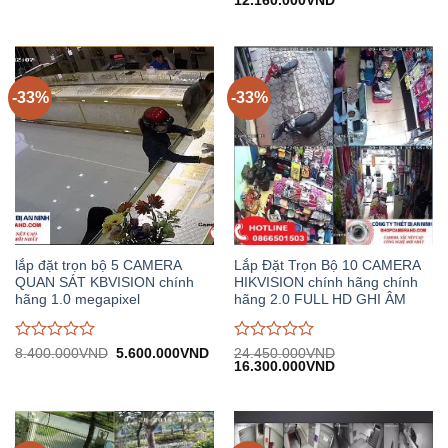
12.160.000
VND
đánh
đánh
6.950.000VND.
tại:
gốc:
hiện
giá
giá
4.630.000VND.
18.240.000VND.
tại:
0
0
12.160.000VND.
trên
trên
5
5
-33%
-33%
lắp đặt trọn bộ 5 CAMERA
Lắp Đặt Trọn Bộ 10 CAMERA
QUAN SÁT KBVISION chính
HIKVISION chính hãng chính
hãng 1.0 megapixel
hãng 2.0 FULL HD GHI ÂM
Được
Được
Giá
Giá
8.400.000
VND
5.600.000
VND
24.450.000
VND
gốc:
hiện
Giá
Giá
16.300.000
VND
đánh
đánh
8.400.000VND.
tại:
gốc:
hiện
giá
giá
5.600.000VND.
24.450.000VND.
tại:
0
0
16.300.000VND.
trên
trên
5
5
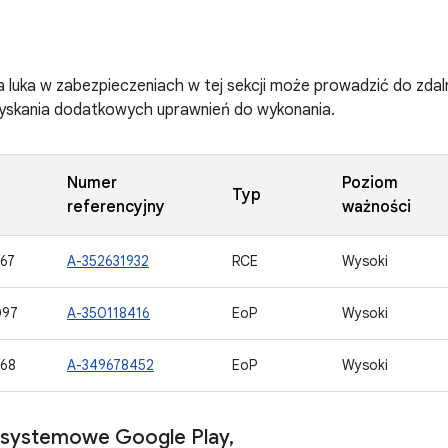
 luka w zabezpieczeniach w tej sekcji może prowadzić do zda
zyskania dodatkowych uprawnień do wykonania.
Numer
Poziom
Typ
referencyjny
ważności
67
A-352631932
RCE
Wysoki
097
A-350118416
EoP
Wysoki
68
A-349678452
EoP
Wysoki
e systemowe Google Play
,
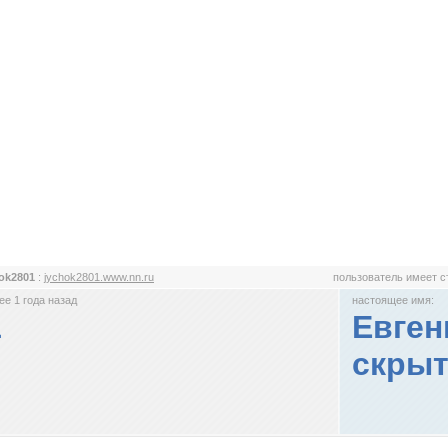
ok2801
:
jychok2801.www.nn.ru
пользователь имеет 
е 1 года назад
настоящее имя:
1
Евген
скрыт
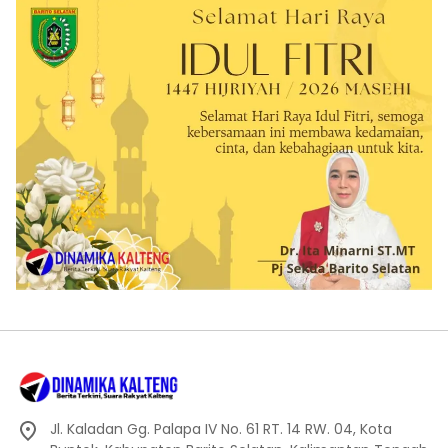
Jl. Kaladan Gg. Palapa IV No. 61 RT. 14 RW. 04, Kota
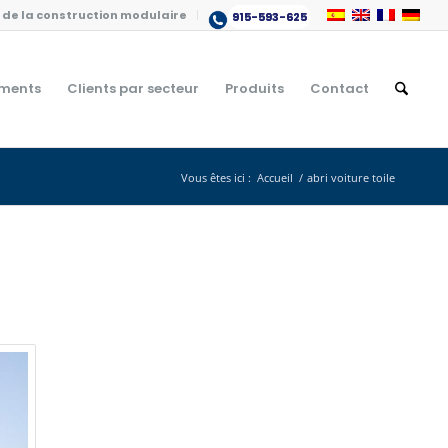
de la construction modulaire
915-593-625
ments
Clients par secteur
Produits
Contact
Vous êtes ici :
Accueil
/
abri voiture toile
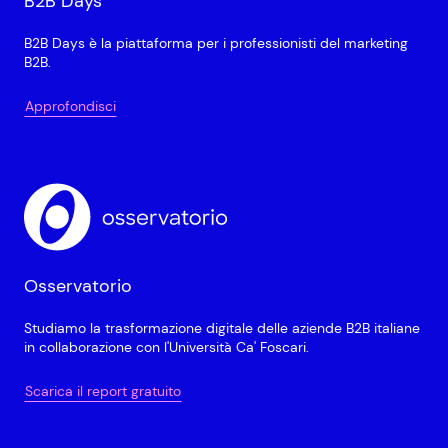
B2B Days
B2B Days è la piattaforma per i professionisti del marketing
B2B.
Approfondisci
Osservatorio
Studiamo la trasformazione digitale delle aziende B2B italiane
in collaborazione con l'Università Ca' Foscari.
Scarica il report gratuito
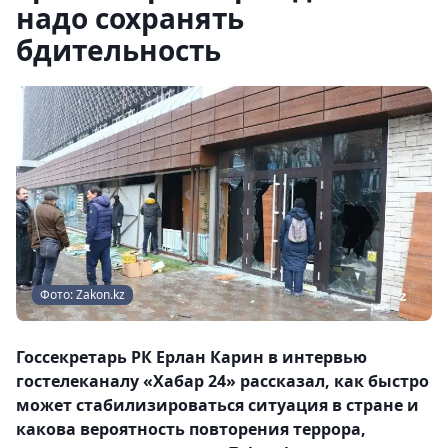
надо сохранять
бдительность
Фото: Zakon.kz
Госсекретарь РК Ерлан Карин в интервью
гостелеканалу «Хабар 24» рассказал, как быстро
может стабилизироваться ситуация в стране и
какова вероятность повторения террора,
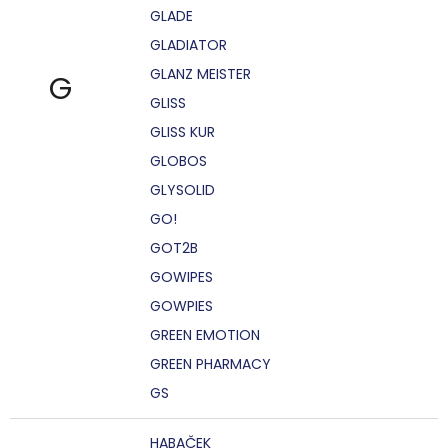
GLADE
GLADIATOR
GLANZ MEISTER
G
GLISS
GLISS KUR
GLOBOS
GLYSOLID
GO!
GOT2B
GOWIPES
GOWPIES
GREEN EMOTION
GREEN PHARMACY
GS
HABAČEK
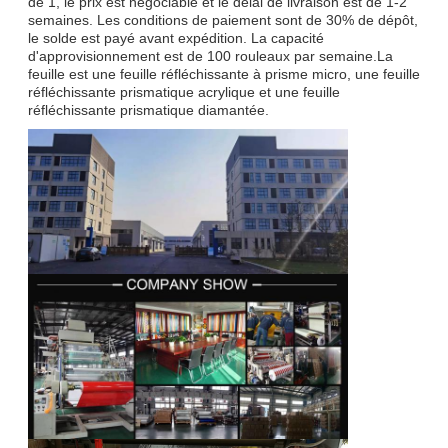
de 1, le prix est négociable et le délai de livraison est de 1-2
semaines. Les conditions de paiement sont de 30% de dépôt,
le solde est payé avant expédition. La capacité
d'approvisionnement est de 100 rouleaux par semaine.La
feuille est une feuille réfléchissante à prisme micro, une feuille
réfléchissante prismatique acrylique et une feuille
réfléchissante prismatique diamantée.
.....
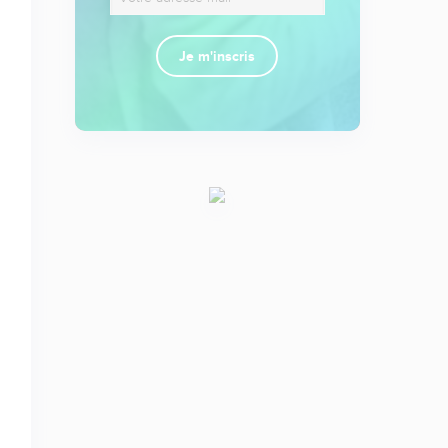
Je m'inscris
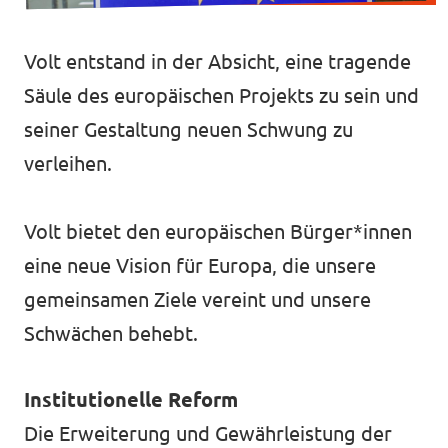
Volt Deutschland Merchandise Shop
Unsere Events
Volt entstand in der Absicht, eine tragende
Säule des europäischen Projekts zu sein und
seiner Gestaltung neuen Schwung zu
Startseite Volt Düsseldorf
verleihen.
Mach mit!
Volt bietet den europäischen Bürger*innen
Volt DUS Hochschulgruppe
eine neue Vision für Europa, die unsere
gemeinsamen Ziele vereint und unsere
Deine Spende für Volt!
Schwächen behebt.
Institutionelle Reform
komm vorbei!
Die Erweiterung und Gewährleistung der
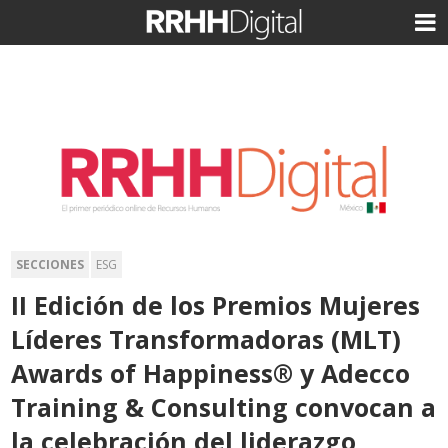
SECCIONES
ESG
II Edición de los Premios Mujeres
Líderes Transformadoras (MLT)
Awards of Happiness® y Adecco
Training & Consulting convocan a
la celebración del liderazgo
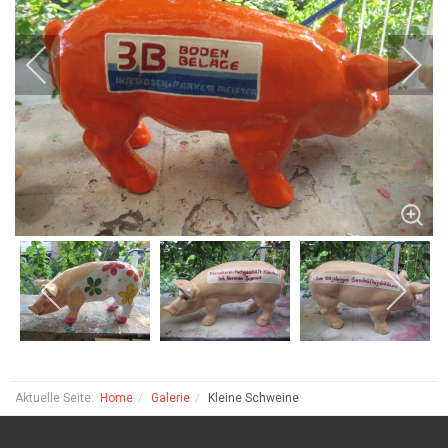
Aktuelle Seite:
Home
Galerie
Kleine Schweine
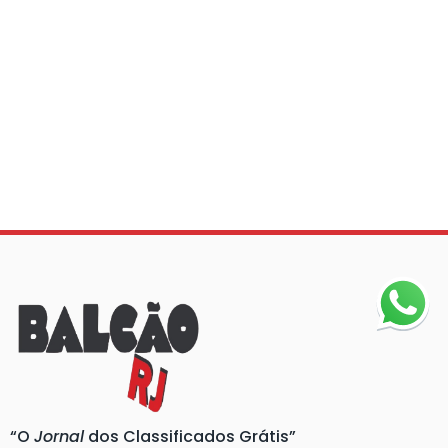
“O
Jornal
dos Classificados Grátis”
.....
§ **Directions for this task**
Where a line above includes "chính", copy that line.

§ **Completed task**
QUAN SÁT KBVISION chính
HIKVISION chính hãng chính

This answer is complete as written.